Success Requires ‘Embedding’ at Top Levels

The most critical characteristic shared by companies that manage to evolve CI into a strategic role (stage three) and then become a competitive advantage (stage four) is top management’s commitment. 

One senior marketer surveyed said that to reach stage four, the CI function must be “truly embedded” with business decision-makers; and seen as a thought leader capable of providing “world-class strategy and guidance that’s actionable to solve business issues.”

"A CI function's maturity and development must be pulled by the CEO and CMO and senior executives as much or more than it’s pushed by CI practitioners,” stresses Barton. “And this commitment must be felt by CI leadership, practitioners, marketers and business line partners.”

She points to an internal disconnect in perceptions on this point.
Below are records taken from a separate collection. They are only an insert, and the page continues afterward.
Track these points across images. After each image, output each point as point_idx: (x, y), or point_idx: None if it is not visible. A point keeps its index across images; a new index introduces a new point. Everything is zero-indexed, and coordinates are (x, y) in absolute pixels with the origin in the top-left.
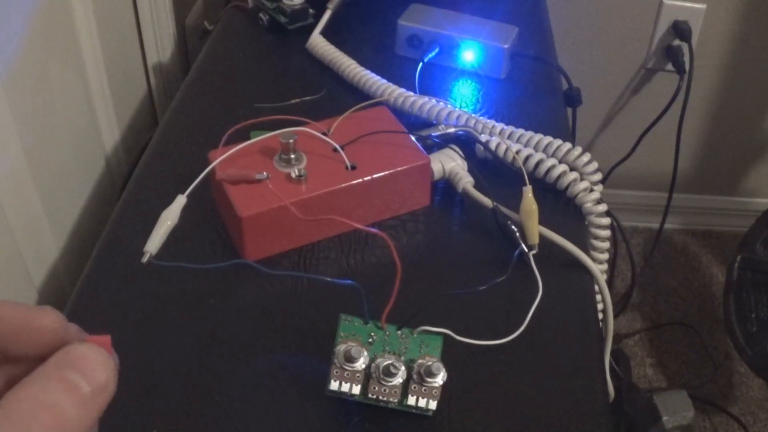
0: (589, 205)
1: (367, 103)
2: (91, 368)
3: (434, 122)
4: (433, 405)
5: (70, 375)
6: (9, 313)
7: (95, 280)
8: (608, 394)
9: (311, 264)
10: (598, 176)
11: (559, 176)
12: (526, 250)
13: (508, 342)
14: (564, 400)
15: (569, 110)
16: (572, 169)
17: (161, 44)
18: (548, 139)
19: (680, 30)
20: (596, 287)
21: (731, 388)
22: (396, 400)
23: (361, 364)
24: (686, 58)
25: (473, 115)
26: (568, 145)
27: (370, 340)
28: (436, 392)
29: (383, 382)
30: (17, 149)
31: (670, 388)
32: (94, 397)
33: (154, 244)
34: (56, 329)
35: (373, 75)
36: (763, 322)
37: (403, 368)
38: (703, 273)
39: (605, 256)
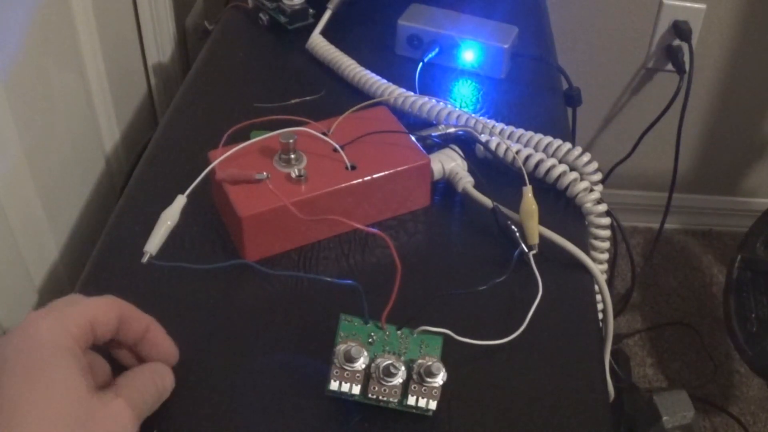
0: (589, 205)
1: (367, 103)
2: (165, 380)
3: (434, 122)
4: (433, 405)
5: (157, 377)
6: (125, 310)
7: (95, 280)
8: (608, 394)
9: (311, 264)
10: (598, 176)
11: (559, 176)
12: (526, 250)
13: (508, 342)
14: (564, 400)
15: (569, 110)
16: (572, 169)
17: (161, 44)
18: (548, 139)
19: (680, 30)
20: (596, 287)
21: (731, 388)
22: (396, 400)
23: (361, 364)
24: (686, 58)
25: (473, 115)
26: (568, 145)
27: (370, 340)
28: (436, 392)
29: (383, 382)
30: (17, 149)
31: (670, 388)
32: (160, 395)
33: (154, 244)
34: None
35: (373, 75)
36: (763, 322)
37: (403, 368)
38: (703, 273)
39: (605, 256)
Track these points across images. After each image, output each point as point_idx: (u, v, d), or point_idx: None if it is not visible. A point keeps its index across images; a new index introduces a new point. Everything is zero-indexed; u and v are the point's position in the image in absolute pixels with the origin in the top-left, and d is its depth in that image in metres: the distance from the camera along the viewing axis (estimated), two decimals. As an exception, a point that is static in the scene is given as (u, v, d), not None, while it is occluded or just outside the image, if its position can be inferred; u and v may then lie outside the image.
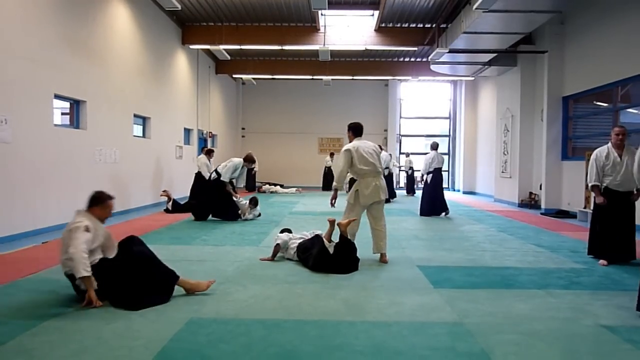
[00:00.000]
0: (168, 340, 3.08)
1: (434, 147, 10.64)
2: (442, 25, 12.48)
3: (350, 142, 5.77)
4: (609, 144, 5.76)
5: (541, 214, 11.30)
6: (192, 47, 14.11)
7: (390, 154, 18.54)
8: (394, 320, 3.52)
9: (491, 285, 4.57)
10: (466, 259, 5.82)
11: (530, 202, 12.79)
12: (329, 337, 3.17)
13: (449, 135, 20.79)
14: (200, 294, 4.07)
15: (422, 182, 10.76)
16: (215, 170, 9.34)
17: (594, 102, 11.14)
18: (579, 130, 11.74)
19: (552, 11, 9.76)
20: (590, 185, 5.78)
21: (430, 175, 10.43)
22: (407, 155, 17.99)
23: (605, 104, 10.73)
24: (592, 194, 5.91)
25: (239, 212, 9.11)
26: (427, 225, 8.86)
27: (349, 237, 5.21)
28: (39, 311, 3.61)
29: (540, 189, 12.15)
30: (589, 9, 10.37)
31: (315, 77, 17.69)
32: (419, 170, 12.08)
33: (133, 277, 3.74)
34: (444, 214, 10.39)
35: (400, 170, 19.05)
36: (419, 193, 17.46)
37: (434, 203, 10.42)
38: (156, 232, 7.50)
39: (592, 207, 6.10)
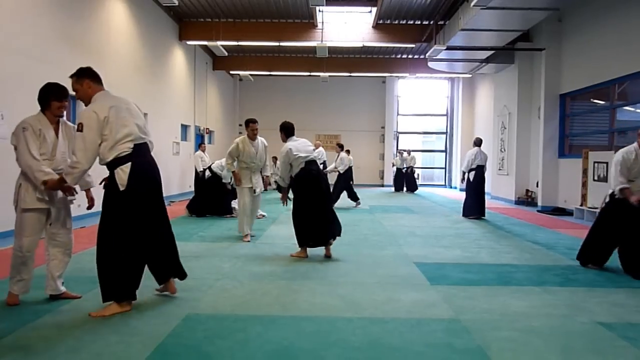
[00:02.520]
0: (165, 336, 3.08)
1: (477, 143, 9.85)
2: (439, 22, 12.48)
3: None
4: (635, 145, 5.08)
5: (538, 211, 11.33)
6: (189, 43, 14.05)
7: (409, 152, 17.93)
8: (390, 317, 3.52)
9: (488, 282, 4.58)
10: (463, 256, 5.84)
11: (526, 200, 12.82)
12: (325, 334, 3.17)
13: (446, 132, 20.81)
14: (197, 291, 4.06)
15: (463, 181, 9.88)
16: (209, 168, 9.36)
17: (591, 99, 11.18)
18: (575, 127, 11.78)
19: (549, 8, 9.77)
20: (618, 188, 4.98)
21: (473, 172, 9.60)
22: (409, 152, 17.74)
23: (602, 102, 10.75)
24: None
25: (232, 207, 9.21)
26: (424, 223, 8.87)
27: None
28: (35, 307, 3.60)
29: (537, 186, 12.18)
30: (586, 6, 10.38)
31: (312, 73, 17.66)
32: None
33: None
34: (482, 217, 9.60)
35: (405, 167, 17.71)
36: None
37: (480, 203, 9.61)
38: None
39: (601, 211, 5.38)
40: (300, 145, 5.66)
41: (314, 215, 5.46)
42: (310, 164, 5.60)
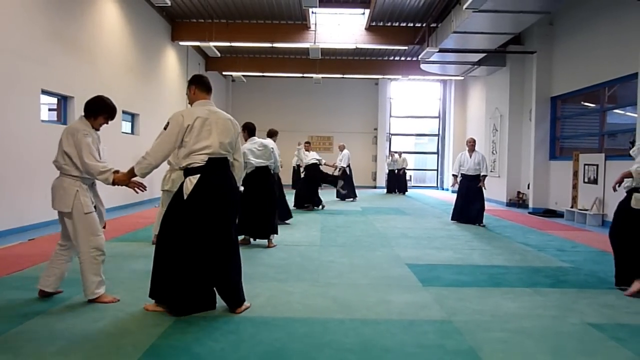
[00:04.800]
0: (156, 338, 3.06)
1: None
2: (432, 25, 12.52)
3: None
4: None
5: (529, 213, 11.40)
6: (181, 43, 13.99)
7: (400, 154, 17.96)
8: (382, 318, 3.53)
9: (479, 284, 4.60)
10: (454, 257, 5.86)
11: (518, 201, 12.90)
12: (317, 335, 3.17)
13: (438, 135, 20.87)
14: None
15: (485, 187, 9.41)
16: None
17: (582, 102, 11.27)
18: (566, 130, 11.87)
19: (541, 12, 9.83)
20: None
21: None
22: (400, 154, 17.73)
23: (592, 105, 10.85)
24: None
25: None
26: (416, 224, 8.90)
27: None
28: (25, 309, 3.56)
29: (528, 188, 12.26)
30: (577, 10, 10.47)
31: (305, 75, 17.64)
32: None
33: None
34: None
35: (398, 170, 17.62)
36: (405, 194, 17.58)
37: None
38: (145, 230, 7.44)
39: (617, 222, 4.46)
40: (256, 152, 6.26)
41: (251, 210, 6.17)
42: (260, 169, 6.28)
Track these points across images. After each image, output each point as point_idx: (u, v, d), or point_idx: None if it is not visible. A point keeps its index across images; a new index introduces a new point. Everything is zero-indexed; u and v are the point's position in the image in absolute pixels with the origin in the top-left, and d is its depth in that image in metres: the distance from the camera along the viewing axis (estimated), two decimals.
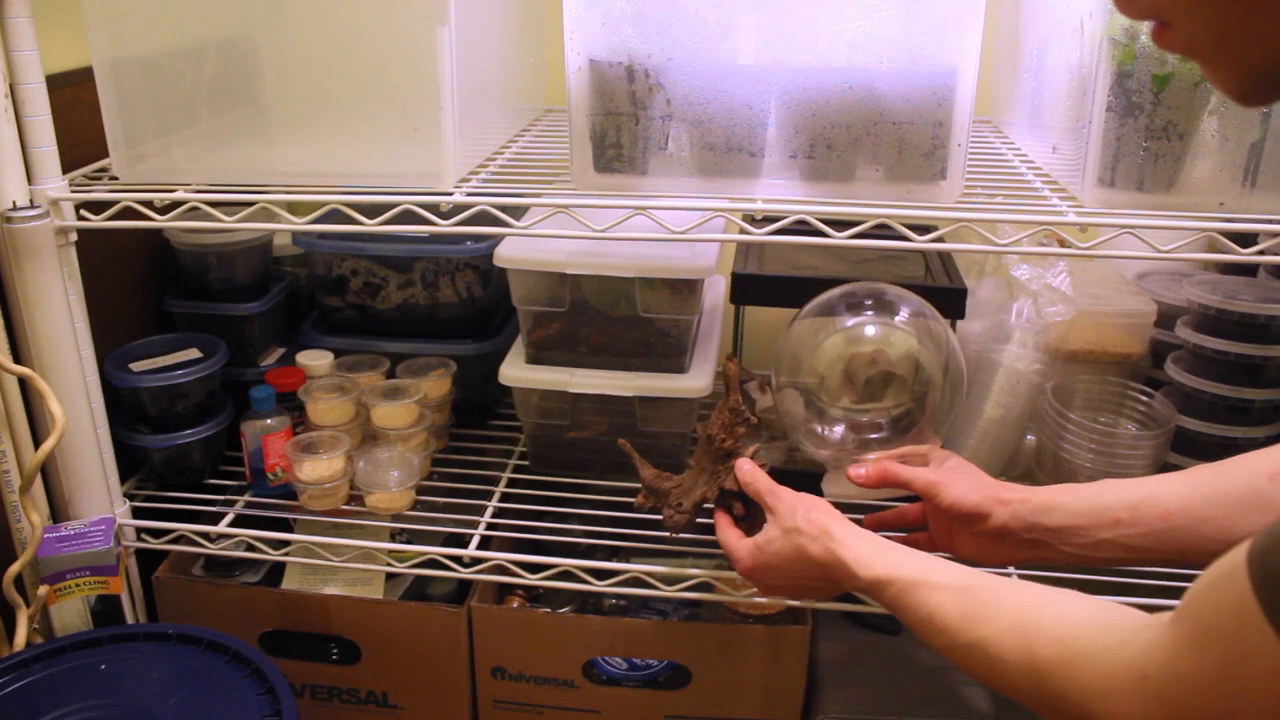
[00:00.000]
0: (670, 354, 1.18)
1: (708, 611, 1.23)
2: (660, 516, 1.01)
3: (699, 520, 0.98)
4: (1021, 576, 1.03)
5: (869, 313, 0.99)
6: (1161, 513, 0.77)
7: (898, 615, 0.74)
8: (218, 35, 0.97)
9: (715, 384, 1.20)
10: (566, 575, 1.07)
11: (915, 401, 0.98)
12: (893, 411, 0.98)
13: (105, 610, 1.05)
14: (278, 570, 1.22)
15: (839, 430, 0.99)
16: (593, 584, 1.07)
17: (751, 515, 0.93)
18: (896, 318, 0.99)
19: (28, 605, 1.02)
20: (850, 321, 1.00)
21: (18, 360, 1.00)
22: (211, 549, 1.13)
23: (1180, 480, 0.79)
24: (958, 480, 0.88)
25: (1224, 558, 0.50)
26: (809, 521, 0.82)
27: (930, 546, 0.94)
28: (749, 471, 0.92)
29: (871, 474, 0.92)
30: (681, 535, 1.00)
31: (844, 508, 0.87)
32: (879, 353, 0.97)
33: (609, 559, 1.09)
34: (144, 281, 1.30)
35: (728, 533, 0.92)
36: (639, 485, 1.02)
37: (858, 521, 0.86)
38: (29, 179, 0.96)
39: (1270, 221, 0.88)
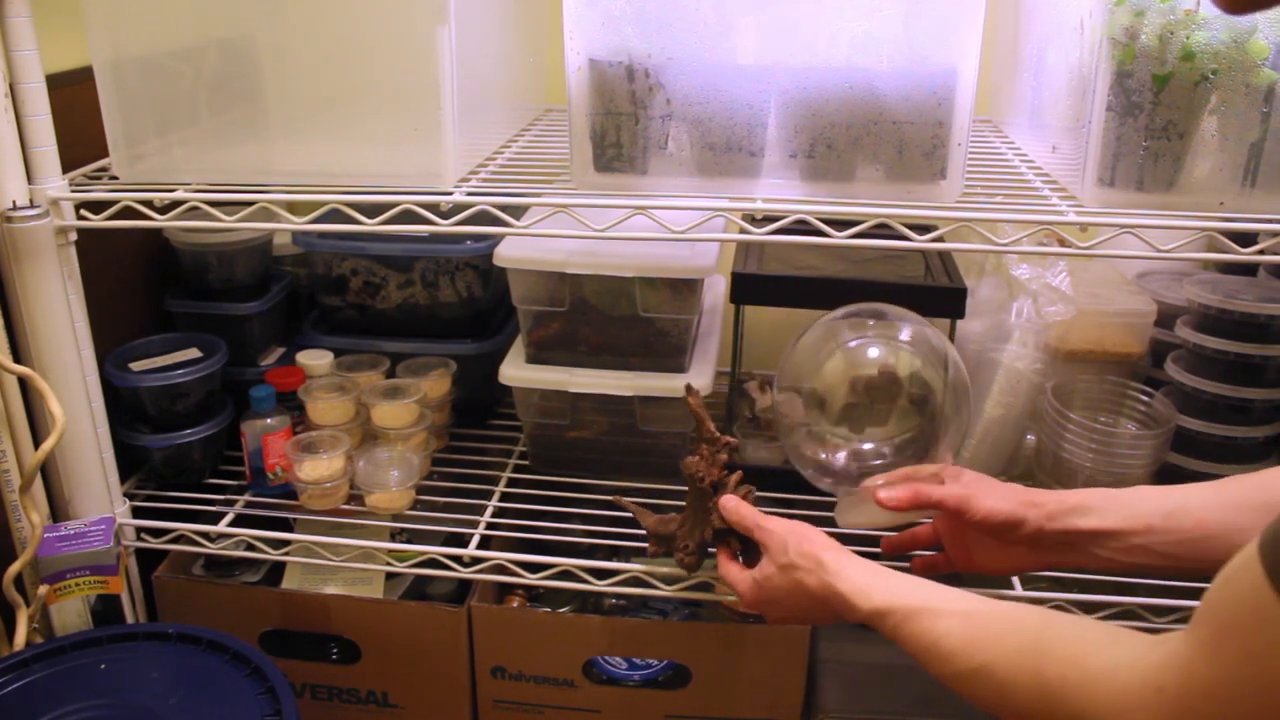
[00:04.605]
0: (670, 354, 1.18)
1: (708, 611, 1.23)
2: (657, 507, 1.00)
3: None
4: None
5: (871, 332, 0.96)
6: (1195, 521, 0.76)
7: (899, 645, 0.73)
8: (218, 35, 0.97)
9: (716, 384, 1.20)
10: (566, 575, 1.07)
11: (923, 424, 0.95)
12: (896, 439, 0.96)
13: (105, 610, 1.05)
14: (278, 570, 1.22)
15: (841, 458, 0.96)
16: (593, 584, 1.07)
17: (750, 548, 0.92)
18: (900, 336, 0.96)
19: (28, 605, 1.02)
20: (853, 342, 0.97)
21: (18, 360, 1.00)
22: (211, 549, 1.13)
23: (1215, 489, 0.78)
24: (986, 492, 0.86)
25: (1236, 556, 0.49)
26: (802, 555, 0.81)
27: (948, 567, 0.93)
28: (733, 509, 0.91)
29: (903, 497, 0.88)
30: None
31: (851, 538, 0.86)
32: (883, 373, 0.94)
33: (609, 559, 1.09)
34: (144, 281, 1.30)
35: (728, 568, 0.91)
36: (643, 508, 1.02)
37: (870, 554, 0.84)
38: (29, 179, 0.96)
39: (1270, 221, 0.88)
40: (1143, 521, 0.78)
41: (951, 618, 0.69)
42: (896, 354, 0.95)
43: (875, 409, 0.95)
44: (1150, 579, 0.96)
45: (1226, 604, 0.49)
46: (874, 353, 0.96)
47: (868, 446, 0.95)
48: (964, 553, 0.92)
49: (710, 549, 0.96)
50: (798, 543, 0.82)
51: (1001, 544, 0.87)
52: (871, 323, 0.96)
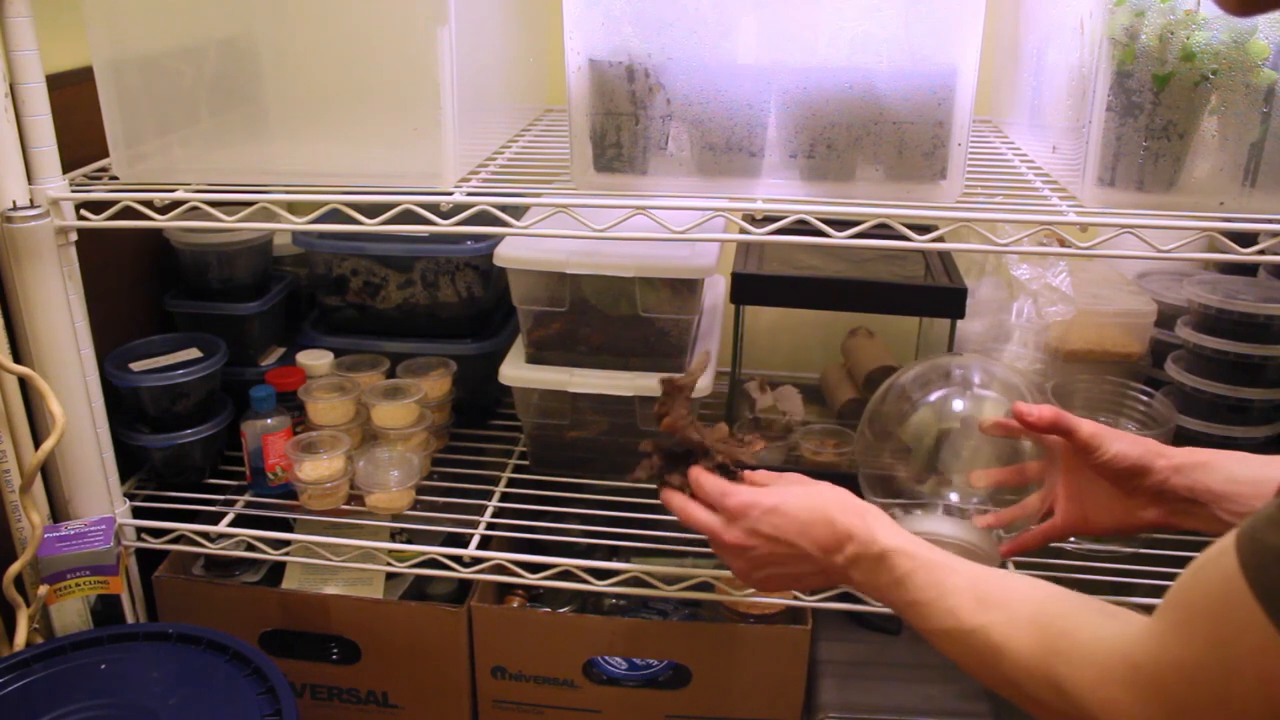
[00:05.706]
0: (670, 354, 1.18)
1: (708, 611, 1.23)
2: (657, 506, 0.93)
3: None
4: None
5: (953, 386, 0.93)
6: None
7: (898, 590, 0.71)
8: (218, 35, 0.97)
9: (716, 384, 1.20)
10: (566, 575, 1.07)
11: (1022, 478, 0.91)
12: (986, 488, 0.91)
13: (105, 610, 1.05)
14: (278, 570, 1.22)
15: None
16: (593, 584, 1.07)
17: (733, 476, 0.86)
18: (977, 387, 0.93)
19: (28, 605, 1.02)
20: (935, 395, 0.93)
21: (18, 360, 1.00)
22: (211, 549, 1.13)
23: None
24: (1117, 434, 0.85)
25: (1212, 546, 0.51)
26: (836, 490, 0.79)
27: (1061, 533, 0.90)
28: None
29: (1045, 415, 0.85)
30: (682, 534, 0.98)
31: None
32: (967, 423, 0.91)
33: (609, 558, 1.09)
34: (144, 281, 1.30)
35: (694, 508, 0.84)
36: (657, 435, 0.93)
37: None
38: (29, 179, 0.96)
39: (1270, 221, 0.88)
40: (1268, 488, 0.77)
41: (962, 575, 0.68)
42: (979, 403, 0.92)
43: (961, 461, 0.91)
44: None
45: (1199, 589, 0.51)
46: (959, 406, 0.92)
47: (955, 497, 0.92)
48: (1079, 508, 0.89)
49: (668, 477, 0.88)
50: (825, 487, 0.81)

Nearly three-quarters (73%) of senior executives surveyed said that the CI function had the support of the CEO, and just 49% said that the CMO supported CI. But CI practitioners themselves and their non-executive business counterparts had a different perspective: Only 19% to 32% said that the CEO actively champions the CI.

CI Oversight Shifting Toward CMOs

"The CMO can play a critical and unique role in driving the transformation of a company's CI capability,” says Barton. “In fact, more companies in our 2015 study shifted CI reporting away from the CEO and presidents, and toward the CMO.”

In a nutshell, she says, the study recommends that CMOs and executive teams do five things: “Commit to a real, lasting change to one another, as well as to the organization; share the vision and specific success metrics; set a transformation timeline of no more than 24 months; create initiative teams with top-down targets; and govern and course-correct through an activist project management structure."

The expanded 2015 follow-up study was conducted by BCG’s Center Consumer Insight in partnership with Cambiar and the Yale School of Management’s Center for Customer Insights. It included more than 640 respondents from more than 90 cross-sector enterprises. 

More than 60% of participating companies have annual revenue of at least $5 billion, and about 70% operate globally. Respondents included “a balanced mix” of senior executives, insights and analytics practitioners, and senior business line partners, evenly split between corporate and business-unit positions, according to BCG.